Ford, Toyota See Alliance Potential (WSJ)
And the mating dance continues. Remember when GM was meeting with Carlos Ghosn? Nothing came of it, of course, but during the whole thing, Ford kept saying "hey guys, maybe we'd be interested in doing a deal". Nobody listened because Ford was never part of it -- they were just pretending to be. Now however, they may have their own deal to make GM envious. Word is that the laggard automaker is in talks with Toyota about... something. No real idea what any alliance would look like. Maybe they'll build a fuel cell together, or maybe they'll share excess capacity. Who knows -- for Ford shareholders, the key is that they're something -- anything -- and if it's with a lean Japanese maker, that's even better.
China Mobile to Make First International Purchase (Bloomberg)
The mobile business tends not to be too international. When companies have tried to expand abroad (DoCoMo), they tend to make some bad choices (like when DoCoMo invested in AT&T Wireless). Of course, Vodafone is something of an exception. So it's interesting that China Mobile is expanding into Pakistan, buying out PakTel, where it hopes to replicate its success in the rural Chinese market. Hmm, parts of the rural US are underserved.

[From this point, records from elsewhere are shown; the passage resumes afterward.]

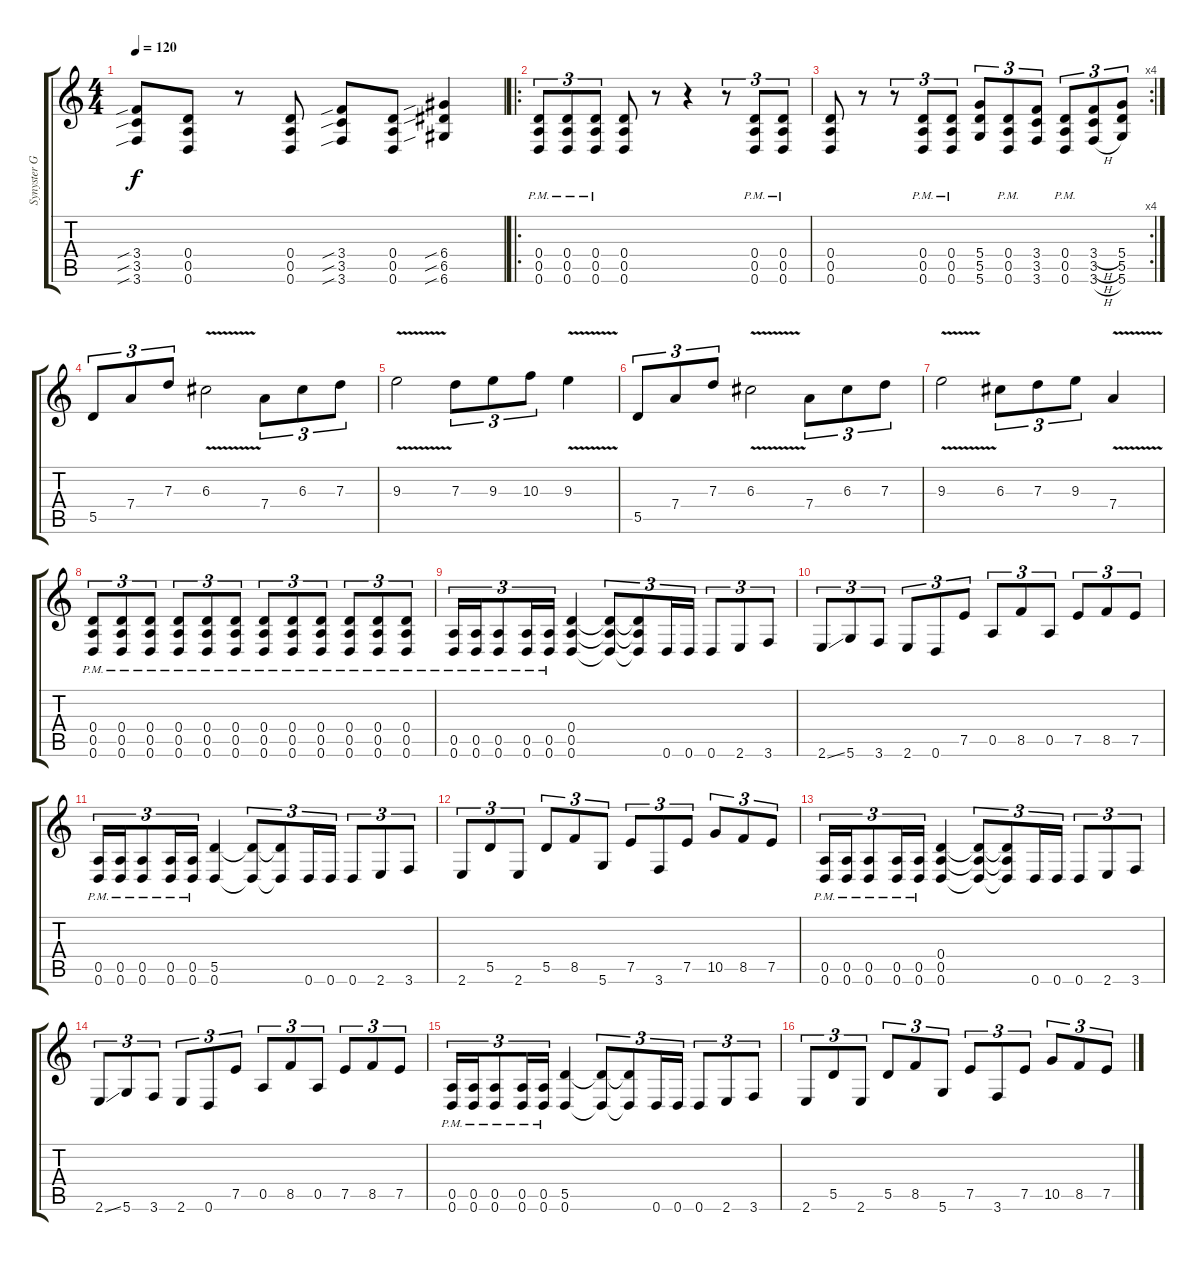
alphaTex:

\track ("Synyster Gates" "Synyster G") {instrument distortionguitar}
\staff {score tabs}
\tuning (E4 B3 G3 D3 A2 D2) {hide}
\ts (4 4)
\tempo 120
\clef g2
\ks c
(3.4{sib} 3.5{sib} 3.6{sib}).8{dy f} (0.4 0.5 0.6).8 r.8 (0.4 0.5 0.6).8 (3.4{sib} 3.5{sib} 3.6{sib}).8 (0.4 0.5 0.6).8 (6.4{sib} 6.5{sib} 6.6{sib}).4 |
\ro
(0.4{pm} 0.5{pm} 0.6{pm}).8{tu (3 2)} (0.4{pm} 0.5{pm} 0.6{pm}).8{tu (3 2)} (0.4{pm} 0.5{pm} 0.6{pm}).8{tu (3 2)} (0.4 0.5 0.6).8 r.8 r.4 r.8{tu (3 2)} (0.4{pm} 0.5{pm} 0.6{pm}).8{tu (3 2)} (0.4{pm} 0.5{pm} 0.6{pm}).8{tu (3 2)} |
\rc 4
(0.4 0.5 0.6).8 r.8 r.8{tu (3 2)} (0.4{pm} 0.5{pm} 0.6{pm}).8{tu (3 2)} (0.4{pm} 0.5{pm} 0.6{pm}).8{tu (3 2)} (5.4 5.5 5.6).8{tu (3 2)} (0.4{pm} 0.5{pm} 0.6{pm}).8{tu (3 2)} (3.4 3.5 3.6).8{tu (3 2)} (0.4{pm} 0.5{pm} 0.6{pm}).8{tu (3 2)} (3.4{h} 3.5{h} 3.6{h}).8{tu (3 2)} (5.4 5.5 5.6).8{tu (3 2)} |
5.5.8{tu (3 2)} 7.4.8{tu (3 2)} 7.3.8{tu (3 2)} 6.3{v}.2 7.4.8{tu (3 2)} 6.3.8{tu (3 2)} 7.3.8{tu (3 2)} |
9.3{v}.2 7.3.8{tu (3 2)} 9.3.8{tu (3 2)} 10.3.8{tu (3 2)} 9.3{v}.4 |
5.5.8{tu (3 2)} 7.4.8{tu (3 2)} 7.3.8{tu (3 2)} 6.3{v}.2 7.4.8{tu (3 2)} 6.3.8{tu (3 2)} 7.3.8{tu (3 2)} |
9.3{v}.2 6.3.8{tu (3 2)} 7.3.8{tu (3 2)} 9.3.8{tu (3 2)} 7.4{v}.4 |
(0.4{pm} 0.5{pm} 0.6{pm}).8{tu (3 2)} (0.4{pm} 0.5{pm} 0.6{pm}).8{tu (3 2)} (0.4{pm} 0.5{pm} 0.6{pm}).8{tu (3 2)} (0.4{pm} 0.5{pm} 0.6{pm}).8{tu (3 2)} (0.4{pm} 0.5{pm} 0.6{pm}).8{tu (3 2)} (0.4{pm} 0.5{pm} 0.6{pm}).8{tu (3 2)} (0.4{pm} 0.5{pm} 0.6{pm}).8{tu (3 2)} (0.4{pm} 0.5{pm} 0.6{pm}).8{tu (3 2)} (0.4{pm} 0.5{pm} 0.6{pm}).8{tu (3 2)} (0.4{pm} 0.5{pm} 0.6{pm}).8{tu (3 2)} (0.4{pm} 0.5{pm} 0.6{pm}).8{tu (3 2)} (0.4{pm} 0.5{pm} 0.6{pm}).8{tu (3 2)} |
(0.5{pm} 0.6{pm}).16{tu (3 2)} (0.5{pm} 0.6{pm}).16{tu (3 2)} (0.5{pm} 0.6{pm}).8{tu (3 2)} (0.5{pm} 0.6{pm}).16{tu (3 2)} (0.5{pm} 0.6{pm}).16{tu (3 2)} (0.4 0.5 0.6).4 (0.4{t} 0.5{t} 0.6{t}).8{tu (3 2)} (0.4{t} 0.5{t} 0.6{t}).8{tu (3 2)} 0.6.16{tu (3 2)} 0.6.16{tu (3 2)} 0.6.8{tu (3 2)} 2.6.8{tu (3 2)} 3.6.8{tu (3 2)} |
2.6{ss}.8{tu (3 2)} 5.6.8{tu (3 2)} 3.6.8{tu (3 2)} 2.6.8{tu (3 2)} 0.6.8{tu (3 2)} 7.5.8{tu (3 2)} 0.5.8{tu (3 2)} 8.5.8{tu (3 2)} 0.5.8{tu (3 2)} 7.5.8{tu (3 2)} 8.5.8{tu (3 2)} 7.5.8{tu (3 2)} |
(0.5{pm} 0.6{pm}).16{tu (3 2)} (0.5{pm} 0.6{pm}).16{tu (3 2)} (0.5{pm} 0.6{pm}).8{tu (3 2)} (0.5{pm} 0.6{pm}).16{tu (3 2)} (0.5{pm} 0.6{pm}).16{tu (3 2)} (5.5 0.6).4 (5.5{t} 0.6{t}).8{tu (3 2)} (5.5{t} 0.6{t}).8{tu (3 2)} 0.6.16{tu (3 2)} 0.6.16{tu (3 2)} 0.6.8{tu (3 2)} 2.6.8{tu (3 2)} 3.6.8{tu (3 2)} |
2.6.8{tu (3 2)} 5.5.8{tu (3 2)} 2.6.8{tu (3 2)} 5.5.8{tu (3 2)} 8.5.8{tu (3 2)} 5.6.8{tu (3 2)} 7.5.8{tu (3 2)} 3.6.8{tu (3 2)} 7.5.8{tu (3 2)} 10.5.8{tu (3 2)} 8.5.8{tu (3 2)} 7.5.8{tu (3 2)} |
(0.5{pm} 0.6{pm}).16{tu (3 2)} (0.5{pm} 0.6{pm}).16{tu (3 2)} (0.5{pm} 0.6{pm}).8{tu (3 2)} (0.5{pm} 0.6{pm}).16{tu (3 2)} (0.5{pm} 0.6{pm}).16{tu (3 2)} (0.4 0.5 0.6).4 (0.4{t} 0.5{t} 0.6{t}).8{tu (3 2)} (0.4{t} 0.5{t} 0.6{t}).8{tu (3 2)} 0.6.16{tu (3 2)} 0.6.16{tu (3 2)} 0.6.8{tu (3 2)} 2.6.8{tu (3 2)} 3.6.8{tu (3 2)} |
2.6{ss}.8{tu (3 2)} 5.6.8{tu (3 2)} 3.6.8{tu (3 2)} 2.6.8{tu (3 2)} 0.6.8{tu (3 2)} 7.5.8{tu (3 2)} 0.5.8{tu (3 2)} 8.5.8{tu (3 2)} 0.5.8{tu (3 2)} 7.5.8{tu (3 2)} 8.5.8{tu (3 2)} 7.5.8{tu (3 2)} |
(0.5{pm} 0.6{pm}).16{tu (3 2)} (0.5{pm} 0.6{pm}).16{tu (3 2)} (0.5{pm} 0.6{pm}).8{tu (3 2)} (0.5{pm} 0.6{pm}).16{tu (3 2)} (0.5{pm} 0.6{pm}).16{tu (3 2)} (5.5 0.6).4 (5.5{t} 0.6{t}).8{tu (3 2)} (5.5{t} 0.6{t}).8{tu (3 2)} 0.6.16{tu (3 2)} 0.6.16{tu (3 2)} 0.6.8{tu (3 2)} 2.6.8{tu (3 2)} 3.6.8{tu (3 2)} |
2.6.8{tu (3 2)} 5.5.8{tu (3 2)} 2.6.8{tu (3 2)} 5.5.8{tu (3 2)} 8.5.8{tu (3 2)} 5.6.8{tu (3 2)} 7.5.8{tu (3 2)} 3.6.8{tu (3 2)} 7.5.8{tu (3 2)} 10.5.8{tu (3 2)} 8.5.8{tu (3 2)} 7.5.8{tu (3 2)}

Maybe China Mobile can rescue those areas from technical oblivion.
Congress weighs US Air/Delta merger proposal (Washington Post)
In all likelihood, the US/Air Delta merger isn't even going to happen -- but don't fear, just on the off chance that it does, the Congress is ready to make sure that any such merger won't trigger a round of industry consolidation.
NFL's biggest winner: Bulls, not bears (CNN Money)
Apparently, when "old" teams make it to the Super Bowl, then that bodes well for the stock market. And when young teams make it, well that's a bad sign. So because the Bears and the Colts are in, then it's safe to ignore Cramer and hold all your stocks. And then, of course, the winner of the Super Bowl probably has some impact on the presidential politics so it's really all a long chain reaction, the stock market being just one domino in the rally.
Buyout for Truck Company (NYT)
Ben Stein's latest column is a rant against the management at Caremark for rejecting a theoretically more lucrative offer than the one offered tot he company by CVS. Too bad he only writes one column at a time, and can only address one outrage at a time. Otherwise, he'd have probably written about the founder of Swift Transportation Services, a trucking company, getting taken private in a buyout from its founder. Clearly, the shareholders are getting screwed by this management buyout, but Ben Stein wasn't there to protect them. Hmm, seeing as Ben Stein is becoming almost Gretchen Morgan-like in the singularity of his focus, is it reasonable to wonder whether being at the Times might just have that affect on people?